While our dinner was preparing, we studied the well-known pictures of
"Jane" and "Eliza," the photographs of Confederate boys, who had
never returned from the war, and the relations, whom the traveling
photographers always like to pillory in melancholy couples, and some
stray volumes of the Sunday-school Union. Madame Sherrill, who
carries on the farm since the death of her husband, is a woman of
strong and liberal mind, who informed us that she got small comfort
in the churches in the neighborhood, and gave us, in fact, a
discouraging account of the unvital piety of the region.

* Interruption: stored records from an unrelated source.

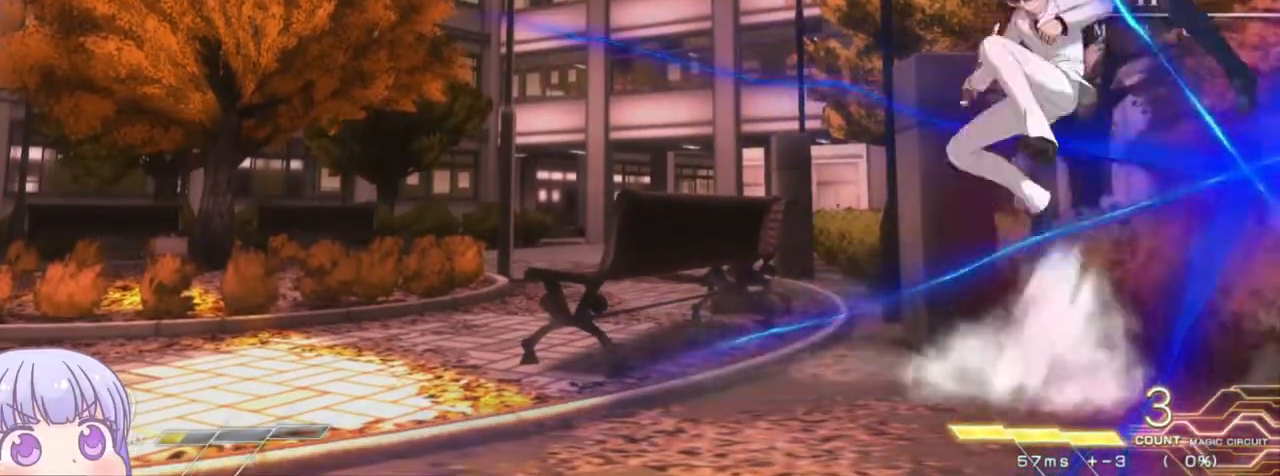
{"buttons": ["SQUARE"], "left_stick": "center", "events": []}
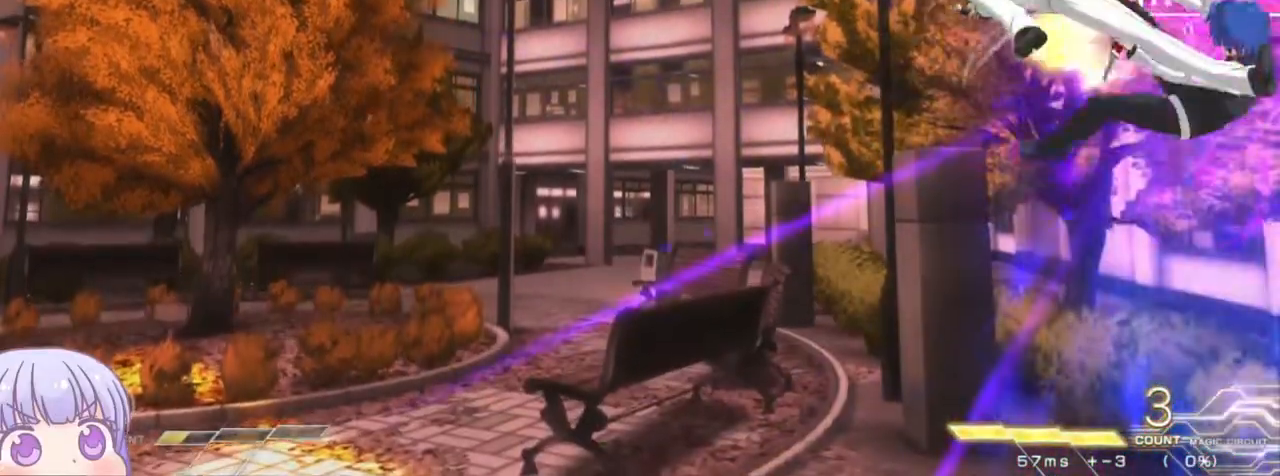
{"buttons": ["SQUARE"], "left_stick": "center", "events": []}
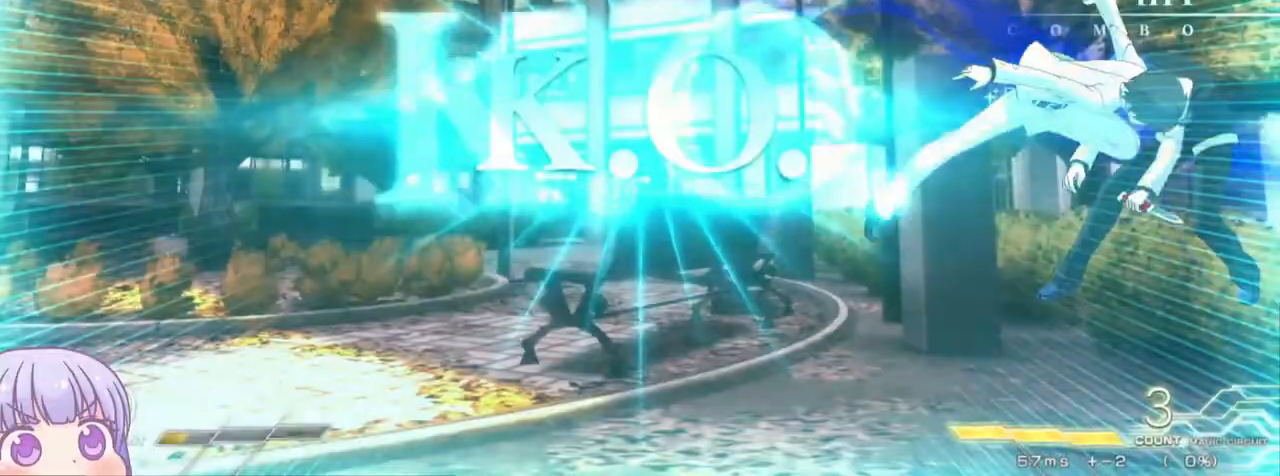
{"buttons": [], "left_stick": "center", "events": [[383, "SQUARE", "up"]]}
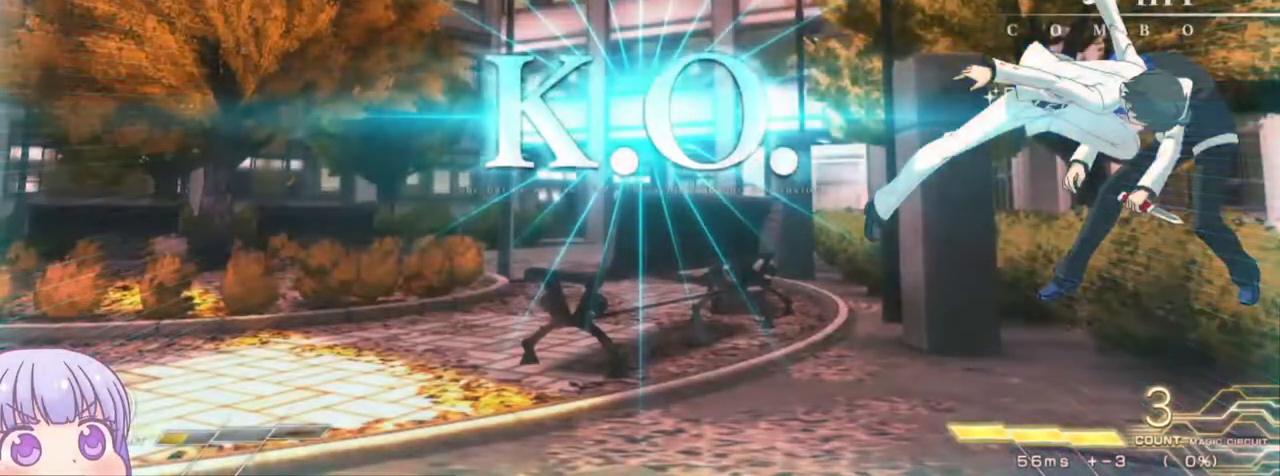
{"buttons": [], "left_stick": "center", "events": []}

The descent from the summit of the Gap to Judge Logan's, nine miles,
is rapid, and the road is wild and occasionally picturesque,
following the Broad River, a small stream when we first overtook it,
but roaring, rocky, and muddy, owing to frequent rains, and now and
then tumbling down in rapids. The noisy stream made the ride
animated, and an occasional cabin, a poor farmhouse, a mill, a
schoolhouse, a store with an assemblage of lean horses tied to the
hitching rails, gave the Professor opportunity for remarks upon the
value of life under such circumstances.
The valley which we followed down probably owes its celebrity to the
uncommon phenomena of occasional naked rocks and precipices. The
inclosing mountains are from 3000 to 4000 feet high, and generally
wooded. I do not think that the ravine would be famous in a country
where exposed ledges and buttressing walls of rock are common. It is
only by comparison with the local scenery that this is remarkable.

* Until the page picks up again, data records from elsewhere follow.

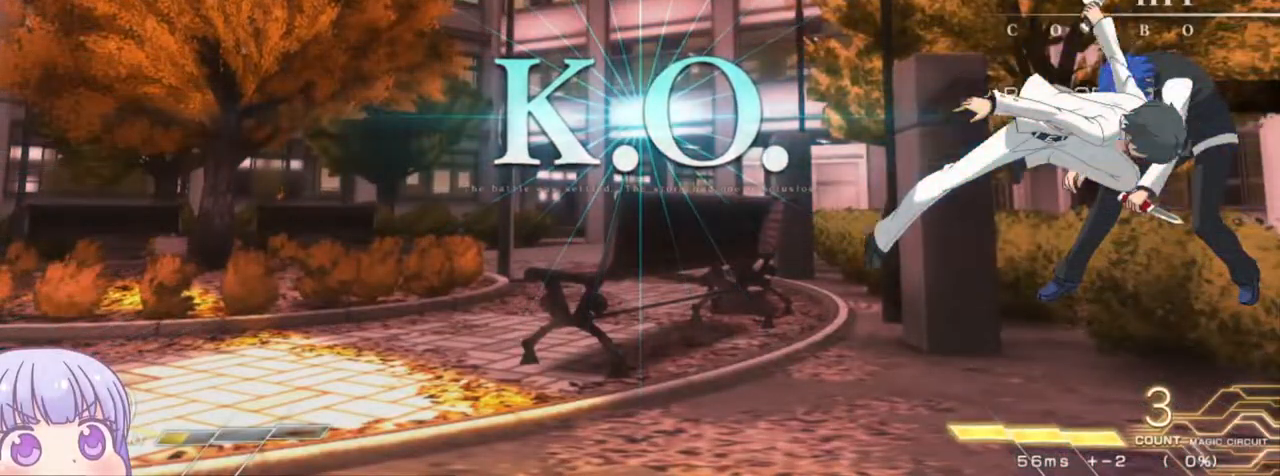
{"buttons": [], "left_stick": "center", "events": []}
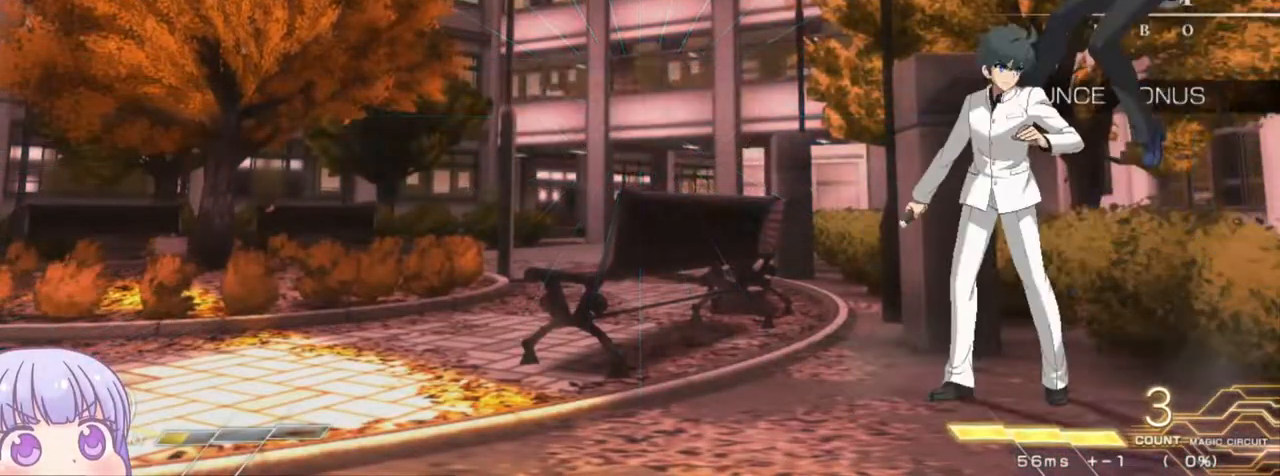
{"buttons": [], "left_stick": "center", "events": []}
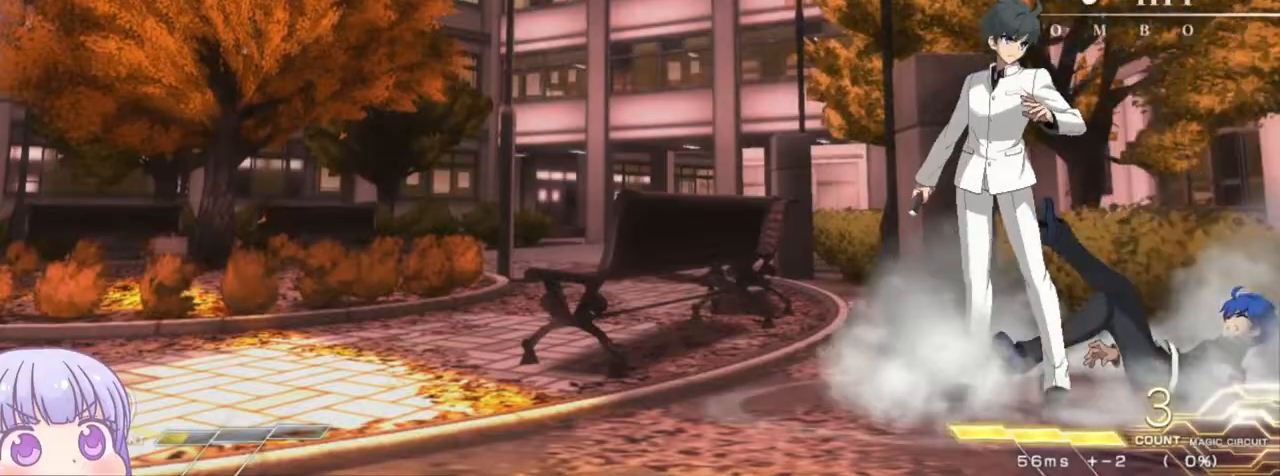
{"buttons": [], "left_stick": "center", "events": []}
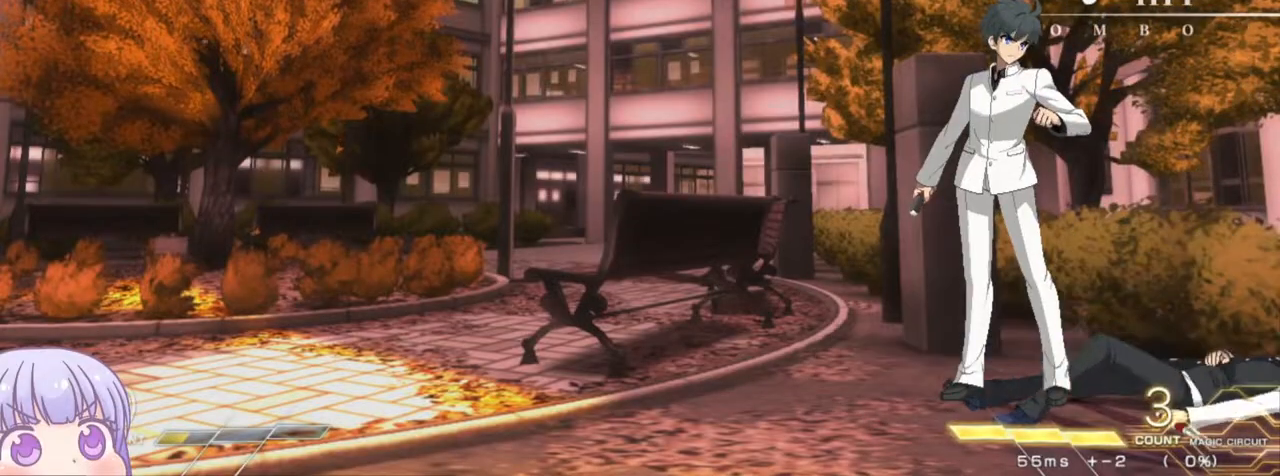
{"buttons": ["SQUARE", "TRIANGLE", "R1"], "left_stick": "center", "events": [[183, "CROSS", "down"], [183, "SQUARE", "down"], [217, "TRIANGLE", "down"], [233, "R1", "down"], [283, "CROSS", "up"], [317, "SQUARE", "up"], [317, "TRIANGLE", "up"], [367, "CROSS", "down"], [383, "R1", "up"], [400, "SQUARE", "down"], [417, "TRIANGLE", "down"], [467, "R1", "down"], [500, "CROSS", "up"]]}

About a mile above judge Logan's we caught sight, through the trees,
of the famous waterfall. From the top of the high ridge on the
right, a nearly perpendicular cascade pours over the ledge of rocks
and is lost in the forest. We could see nearly the whole of it, at a
great height above us, on the opposite side of the river, and it
would require an hour's stiff climb to reach its foot. From where we
viewed it, it seemed a slender and not very important, but certainly
a very beautiful cascade, a band of silver in the mass of green
foliage. The fall is said to be 1400 feet. Our colonel insists that
it is a thousand. It may be, but the valley where we stood is at
least at an elevation of 1300 feet; we could not believe that the
ridge over which the water pours is much higher than 3000 feet, and
the length of the fall certainly did not appear to be a quarter of
the height of the mountain from our point of observation.